The Symbiosis Between Nutrition, Intestinal Microbiota and Host Immunity for Animal Health and Production

Michael H. Kogut   
Southern Plains Agricultural Research Center, USDA-ARS, College Station, TX, USA

mike.kogut@usda.gov

Within an animal’s interactive physiological networks, the complexity of nutritional interactions is not solely confronted by the host but is made substantially greater since the animal plays host to entire communities of commensal and symbiotic microbes that derive nutrients from the host diet and provide vital nutrients to the host. The gut microbiome is involved in the development, function, and maturation of the host immune cells locally and systemically. Under the influence of diet, the composition of the gut microbiome as well as the commensal-derived nutrients and metabolites are altered. These diet-induced shifts in microbiome composition and commensal-derived nutrients and metabolites have profound direct effects on host immunity. Until recently, the interaction between nutrition/diet host immunity has virtually ignored the effect of the gut microbiome. Many studies have concluded a direct effect of a specific nutrient on the immune system without determining the effect on the gut microbiome.

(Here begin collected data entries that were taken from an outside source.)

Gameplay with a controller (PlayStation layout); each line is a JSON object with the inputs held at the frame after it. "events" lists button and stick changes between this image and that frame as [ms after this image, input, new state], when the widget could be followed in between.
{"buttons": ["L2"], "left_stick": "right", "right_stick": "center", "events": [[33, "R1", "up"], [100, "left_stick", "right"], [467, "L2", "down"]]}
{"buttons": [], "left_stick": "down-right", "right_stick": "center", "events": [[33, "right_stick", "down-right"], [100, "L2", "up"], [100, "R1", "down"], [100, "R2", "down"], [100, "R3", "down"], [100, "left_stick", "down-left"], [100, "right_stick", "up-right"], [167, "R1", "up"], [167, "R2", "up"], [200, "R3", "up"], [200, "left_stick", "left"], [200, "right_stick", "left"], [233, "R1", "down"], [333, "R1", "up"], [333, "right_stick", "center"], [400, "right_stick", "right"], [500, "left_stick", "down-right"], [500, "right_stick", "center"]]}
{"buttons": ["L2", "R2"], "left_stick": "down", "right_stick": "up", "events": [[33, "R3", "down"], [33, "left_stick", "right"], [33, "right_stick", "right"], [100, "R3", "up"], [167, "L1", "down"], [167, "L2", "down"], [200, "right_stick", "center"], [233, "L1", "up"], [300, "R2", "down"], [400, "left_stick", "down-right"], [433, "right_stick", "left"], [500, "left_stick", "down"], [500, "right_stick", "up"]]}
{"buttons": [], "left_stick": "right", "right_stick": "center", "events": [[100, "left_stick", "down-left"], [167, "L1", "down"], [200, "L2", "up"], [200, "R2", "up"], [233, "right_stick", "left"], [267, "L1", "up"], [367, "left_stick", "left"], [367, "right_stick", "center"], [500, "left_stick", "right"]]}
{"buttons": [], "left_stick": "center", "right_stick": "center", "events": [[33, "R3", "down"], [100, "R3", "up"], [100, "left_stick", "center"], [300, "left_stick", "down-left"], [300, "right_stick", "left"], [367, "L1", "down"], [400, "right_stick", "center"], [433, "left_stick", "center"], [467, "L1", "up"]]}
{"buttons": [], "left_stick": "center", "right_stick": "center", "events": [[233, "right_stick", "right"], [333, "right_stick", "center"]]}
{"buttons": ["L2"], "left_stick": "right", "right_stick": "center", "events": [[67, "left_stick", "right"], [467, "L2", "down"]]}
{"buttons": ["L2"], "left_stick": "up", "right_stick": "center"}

Therefore, knowing that diet and commensal microbiota interaction has a remarkable influence on the host immune response, many studies indicating poultry diets and their components directly affect the avian immune response may have to be re-evaluated, since the role of the gut microbiota was not considered. Although much is still to be learned about the microorganisms that comprise the avian gut microbiota, it is paramount that avian nutritionists and immunologists consider the role of the gut microbiota when investigating the role of the diet and dietary components on avian immune function and their effects on health and production.